IAN STEPHEN’S BRITTANY WEBLOG
Another crunch question.
15 September 2008
Michel said it, direct, in English. It was night-time about the change of watch. On this boat, like many good ones, it’s not done to the second. Considerate crew trusts that it’s all going to work out, like an average speed. Or maybe cool guys just aren’t that bothered. We all know we can wake anyone when we need to. If there’s anything worrying or we just need a rest.
You’ve studied all the information, watched predictions of the passing of fronts. Talked to the charming lady who took her Hallberg Rassey (quality Swedish-built yacht) to Ouessant last year and Norway the year before.
She confirms her plan is on the right lines from her own knowledge of many passages down the Irish coast, often towards Brittany. Yes, leave a good bit before the slack, stem a bit of tide at first, out here where it’s not so strong. That way you’ll get the full push when it matters. Andy, you know that down off Arklow it doesn’t flood for 6 and ebb for the same but more like 7 hours one way 5 the other. So you want to get that one right.
And yes she agrees, that westerly, even when it’s strong, should flatten the swell of 2 days of gale pretty quickly.
At the butcher’s the guy who sells us well-hung beef and cuts them to the required thickness, he tells us a boat based here in Howth went down in Biscay last night. A training boat. Lot of folk aboard but they were all lifted off safe. These guys came here for their stuff.
We can see why as he slices the best quality lamb’s liver Guy has seen. Works out a discount on a whole piece of sliced ham. We’re a proper ship being provisioned. We’re planning on 2 nights at sea and food is important to guy, Michel and me.
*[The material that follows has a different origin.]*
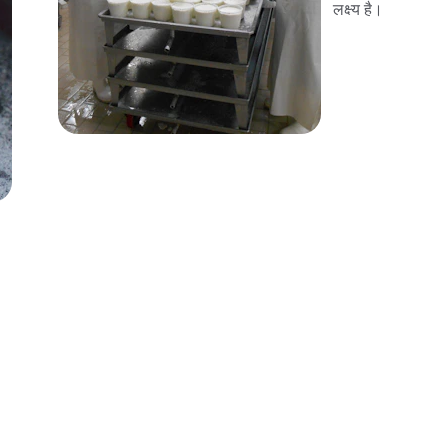
लक्ष्य है।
We did as we planned and it worked for us. Some favour “Cotweb”, I go for “Windfinder”. We needed a more specific forecast than the BBC or general inshore picture to make a decision on whether to aim to go the whole way to Scillies in one bite. We went for it. We’re there now, in St Mary’s harbour and the Wi-fi works on the mooring. The ship’s undersides, slippery again, slid south.
When the engine went off and our boat speed was still more than we needed to catch the next wind shift, Michel relaxed. That’s when he asked the question.
Ian, why did you come with us? You didn’t know us?
En Francais, he says when I start to answer.
I thought I could only make myself understood in French after 3 and before 4 glasses of wine. But I also remember these lucid moments on the night shift on a coastguard watch. Between the fatique, the lartness. Clarity. Wasn’t that the virtue the young Joyce or his character Stephen Hero sought in Portrait of the Artist ….. Claritas
I tell him I trusted the feeling. He said the same with him and Guy. And we have a mutual friend we both respect. Uisdean brought us together. He’s the same with everyone, a guy who hangs around the harbour, a doctor, an admiral – they’re all the same to him. For me that’s important. So if Uisdean thinks you guys are sound…… And I did want to sail to Brittany.
Michel nods. He’s heard enough. He passes me the hand-cream, asks me to remember to rub plenty in. He noticed I wasn’t looking after them too well.
So now the engine is resting. Guy has done wonders. The temperature and revs are steady and the fuel system is clean. Bonnie was plagued with mechanical problems all the road north. She’s in fine fettle now, sailing at 6 knots steady and trying to nudge 7 at times. I plot the course on paper to back up the electronics. We’re doing 6.1 knots steady over the ground. That’s the distance from one fixed position to the next, the miles we’re really covering. It’s all we need.
Guy is going to corner the world market in dolphin shots. He’s grinning from ear to ear like a happy angler. I look at the back of his Nikon and see he’s revitalized every photoshop cliché because anyone can see from this sequence that there is no intervention. Guy has found a secure stance and an anti-vibration lens. He’s caught the orchestration of 3 mammals leaping together and the splashes made across the high swell of St George’s Channel. The gannets are plunging. A Concarnea trawler is blazing blue.
The wind’s west and we’re surging along. The dolphins stay with us, We’re fast enough to play with. The boys have these big sirloins inside us and we go the whole way. I put the Peatbog Faeries on the sound system and the brassy gallus riffs head out over the waters. Out as a counter-rhythm to the fiery fine-reaching of a 30ft Dufour that’s not long had her arse wiped.